Une autre juge, Amy Coney Barrett, a retourné l’argument de l’esclavage puisque les enfants qui en étaient issus étaient nés de parents amenés illégalement aux États-Unis. « Comment cela s’appliquerait-il aux enfants de personnes victimes de trafic illégal aujourd’hui ? », a-t-elle demandé. Même Samuel Alito s’est montré mal à l’aise à l’idée de refuser la citoyenneté à des enfants vivant aux États-Unis depuis des années, au motif que leurs parents n’étaient pas résidents permanents légaux. Il a tout de même rendu le gouvernement de Joe Biden responsable de la situation et suggéré que l’on pourrait adapter le texte. « Ce à quoi nous avons affaire ici, c’est à quelque chose qui était pratiquement inconnu au moment de l’adoption du 14e amendement : l’immigration clandestine », a-t-il déclaré.

Tourisme de naissance

L’avocate de l’American Civil Liberties Union, Cecil Wang, a elle aussi été poussée dans ses retranchements. En s’appuyant sur l’arrêt Wong Kim Ark, elle a été confrontée à l’argument du gouvernement selon lequel cette décision ne concernerait que les personnes « domiciliées » (des résidents permanents) aux États-Unis – une interprétation que Roberts a reconnue comme étant présente dans le texte.

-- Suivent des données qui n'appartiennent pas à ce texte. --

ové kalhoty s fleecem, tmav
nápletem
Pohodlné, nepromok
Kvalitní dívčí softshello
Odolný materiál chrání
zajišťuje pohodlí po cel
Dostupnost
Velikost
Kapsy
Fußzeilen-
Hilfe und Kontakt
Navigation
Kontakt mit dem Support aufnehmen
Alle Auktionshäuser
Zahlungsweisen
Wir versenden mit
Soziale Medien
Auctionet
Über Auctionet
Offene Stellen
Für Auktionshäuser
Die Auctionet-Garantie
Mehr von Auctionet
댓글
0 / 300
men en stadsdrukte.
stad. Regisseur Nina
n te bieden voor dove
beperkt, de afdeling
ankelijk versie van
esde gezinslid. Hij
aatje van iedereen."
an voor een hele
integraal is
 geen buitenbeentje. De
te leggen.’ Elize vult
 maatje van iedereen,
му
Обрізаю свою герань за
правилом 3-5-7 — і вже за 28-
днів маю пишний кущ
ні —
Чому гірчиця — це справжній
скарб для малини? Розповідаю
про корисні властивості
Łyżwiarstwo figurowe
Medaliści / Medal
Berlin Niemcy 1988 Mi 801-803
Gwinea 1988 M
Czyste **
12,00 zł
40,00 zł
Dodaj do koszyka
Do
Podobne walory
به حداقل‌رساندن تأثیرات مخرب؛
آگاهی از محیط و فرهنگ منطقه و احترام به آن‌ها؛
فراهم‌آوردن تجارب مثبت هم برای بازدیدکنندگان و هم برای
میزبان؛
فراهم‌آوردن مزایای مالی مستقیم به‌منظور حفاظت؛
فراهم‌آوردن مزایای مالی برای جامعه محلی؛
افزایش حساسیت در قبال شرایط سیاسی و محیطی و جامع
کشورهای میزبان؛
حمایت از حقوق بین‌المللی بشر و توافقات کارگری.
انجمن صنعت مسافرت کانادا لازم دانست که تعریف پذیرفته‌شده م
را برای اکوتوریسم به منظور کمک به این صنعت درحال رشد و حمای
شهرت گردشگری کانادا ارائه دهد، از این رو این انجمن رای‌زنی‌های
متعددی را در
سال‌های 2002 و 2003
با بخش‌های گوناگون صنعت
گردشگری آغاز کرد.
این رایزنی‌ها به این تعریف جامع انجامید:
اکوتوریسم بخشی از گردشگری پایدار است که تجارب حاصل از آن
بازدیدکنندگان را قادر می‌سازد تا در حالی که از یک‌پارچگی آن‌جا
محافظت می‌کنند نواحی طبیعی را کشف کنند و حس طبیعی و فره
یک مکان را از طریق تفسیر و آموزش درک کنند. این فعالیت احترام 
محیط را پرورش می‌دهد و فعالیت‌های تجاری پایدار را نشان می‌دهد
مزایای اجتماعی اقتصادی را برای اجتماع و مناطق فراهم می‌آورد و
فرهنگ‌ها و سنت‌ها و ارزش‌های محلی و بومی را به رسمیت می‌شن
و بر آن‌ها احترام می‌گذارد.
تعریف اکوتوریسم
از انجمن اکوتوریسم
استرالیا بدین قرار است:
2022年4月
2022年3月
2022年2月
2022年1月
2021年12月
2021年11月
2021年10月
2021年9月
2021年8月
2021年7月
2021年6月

L’argument central avancé par Donald Trump et ses partisans est celui du « tourisme de naissance », un débat qui trouve un écho en France, notamment à Mayotte. Dès lundi, sur Truth Social, Trump avait posté : « Le droit du sol n’est pas fait pour les riches Chinois et le reste du monde qui veulent que leurs enfants, et des centaines de milliers d’autres, deviennent ridiculement, MOYENNANT FINANCE, citoyens des États-Unis d’Amérique. »

Le phénomène existe, mais reste difficile à quantifier. Le Centers for Disease Control and Prevention (CDC) recense environ 9 500 naissances de parents sans adresse aux États-Unis, un chiffre probablement sous-estimé. Le Center for Immigration Studies, un groupe de réflexion opposé à l’immigration évoque, lui, jusqu’à 70 000 naissances liées à des visiteurs temporaires en 2023 – soit environ 2 % des 3,5 millions de naissances annuelles, un chiffre contesté.

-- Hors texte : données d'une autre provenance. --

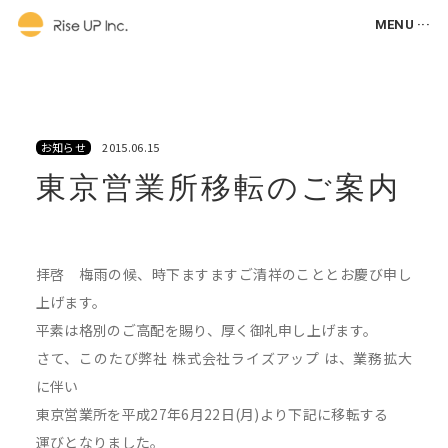
MENU ···
お知らせ
2015.06.15
東京営業所移転のご案内
拝啓 梅雨の候、時下ますますご清祥のこととお慶び申し
上げます。
平素は格別のご高配を賜り、厚く御礼申し上げます。
さて、このたび弊社 株式会社ライズアップ は、業務拡大
に伴い
東京営業所を平成27年6月22日(月)より下記に移転する
運びとなりました。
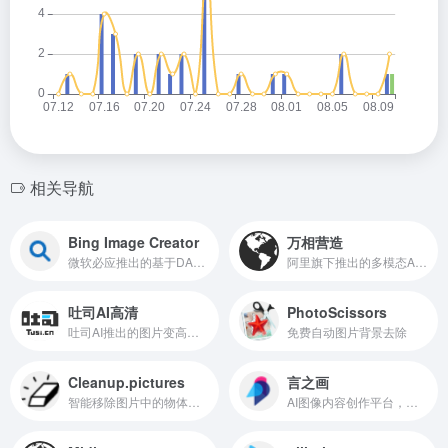
相关导航
Bing Image Creator
万相营造
微软必应推出的基于DALL·E的AI图像生成工具
阿里旗下推出的多模态AI创意生成平台
吐司AI高清
PhotoScissors
吐司AI推出的图片变高清/修复工具
免费自动图片背景去除
Cleanup.pictures
言之画
智能移除图片中的物体、文本、污迹、人物或任何不想要的东西
AI图像内容创作平台，由出门问问推出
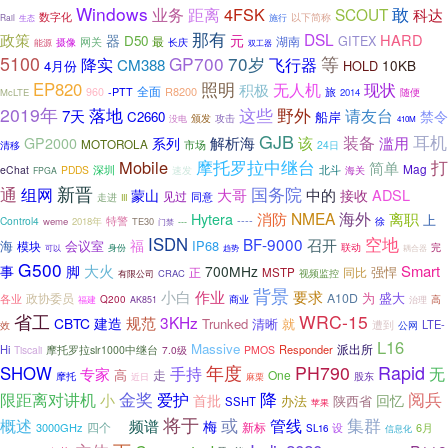
Windows
敢
4FSK
业务
距离
SCOUT
科达
数字化
以下简称
Rail
施行
生态
那有
政策
DSL
元
HARD
器
D50
最
湖南
GITEX
摄像
网关
长庆
能源
双工器
5100
GP700
70岁
等
飞行器
降实
CM388
10KB
4月份
HOLD
EP820
照明
无人机
现状
积极
全面
R8200
旅
960
-PTT
随便
McLTE
2014
2019年
落地
野外
这些
请友台
7天
禁令
C2660
船岸
颁发
攻击
没电
410M
GJB
耳机
解析海
该
装备
滥用
GP2000
系列
MOTOROLA
市场
24日
清移
Mobile
摩托罗拉中继台
打
简单
Mag
深圳
北斗
eChat
PDDS
速发
海关
FPGA
新晋
通
组网
国务院
中的
大哥
ADSL
蒙山
接收
见过
同意
走进
III
NMEA
海外
Hytera
消防
离职
上
特警
----
Control4
徐
weme
2018年
TE30
门禁
---
空地
ISDN
BF-9000
召开
福
海
会议室
IP68
模块
联动
身份
完
可以
趋势
耦合器
G500
脚
大火
Smart
事
700MHz
强悍
正
MSTP
同比
视频监控
CRAC
有限公司
背景
小白
作业
要求
为
盛大
政协委员
A10D
各业
Q200
商业
高
福建
AK851
治理
省工
WRC-15
3KHz
规范
CBTC
建造
Trunked
清晰
就
遭到
LTE-
效
公网
L16
Massive
派出所
Hi
Responder
Tiscali
摩托罗拉slr1000中继台
7.0级
PMOS
Rapid
年度
PH790
SHOW
手持
专家
无
高
走
One
股东
摩托
近日
麻栗
金奖
降
阅兵
限距离对讲机
爱护
小
首批
回忆
办法
陕西省
SSHT
苹果
将于
或
管线
集群
概述
频谱
梅
四个
新标
3000GHz
设
6月
合
SL16
信息化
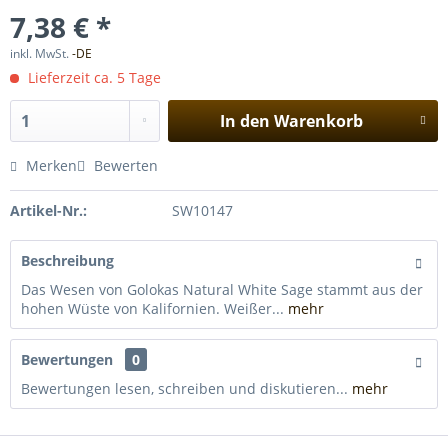
7,38 € *
inkl. MwSt.
-DE
Lieferzeit ca. 5 Tage
In den
Warenkorb
Merken
Bewerten
Artikel-Nr.:
SW10147
Beschreibung
Das Wesen von Golokas Natural White Sage stammt aus der
hohen Wüste von Kalifornien. Weißer...
mehr
Bewertungen
0
Bewertungen lesen, schreiben und diskutieren...
mehr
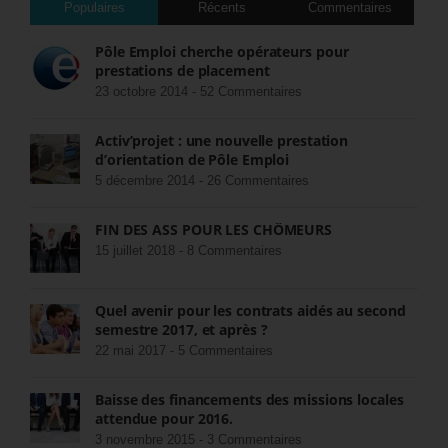
Populaires
Récents
Commentaires
Pôle Emploi cherche opérateurs pour
prestations de placement
23 octobre 2014 -
52 Commentaires
Activ’projet : une nouvelle prestation
d’orientation de Pôle Emploi
5 décembre 2014 -
26 Commentaires
FIN DES ASS POUR LES CHÔMEURS
15 juillet 2018 -
8 Commentaires
Quel avenir pour les contrats aidés au second
semestre 2017, et après ?
22 mai 2017 -
5 Commentaires
Baisse des financements des missions locales
attendue pour 2016.
3 novembre 2015 -
3 Commentaires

Les officiers d’immigration peuvent empêcher une femme enceinte d’entrer aux États-Unis s’il est estimé qu’elle pourrait donner naissance sur place. Certaines ont été accusées en Californie et à New York de fraude à l’immigration pour avoir menti sur le but de leur visite.

Nous essayons d’interpréter le droit américain à la lumière de la jurisprudence américaine et de l’histoire américaine.

Brett Kavanaugh, juge conservateur de la Cour suprême

Donald Trump répète que les États-Unis sont le seul pays du monde à appliquer le droit du sol (jus soli). C’est faux. Environ 35 pays accordent la nationalité de façon quasi-automatique à toute personne qui y naît, en particulier sur le continent américain.

Une trentaine pratique un droit du sol restreint ou différé, soumis à des conditions (durée de résidence des parents, naissance d’un parent dans le pays, obtention à la majorité). En France, un enfant né de parents étrangers ne devient automatiquement français à la naissance que si l’un d’eux est né en France. Il peut l’obtenir à 18 ans s’il y réside.

L’argument n’a d’ailleurs pas beaucoup ému les juges. « Nous essayons d’interpréter le droit américain à la lumière de la jurisprudence américaine et de l’histoire américaine, a déclaré le juge Brett Kavanaugh, conservateur. C’est en tout cas ce que je m’efforce de faire… Pourquoi devrions-nous nous demander, même si je comprends l’argument d’un point de vue politique, “Tiens, pourquoi les pays européens n’ont-ils pas ça ?” » Les neuf juges doivent trancher d’ici au 4 juillet.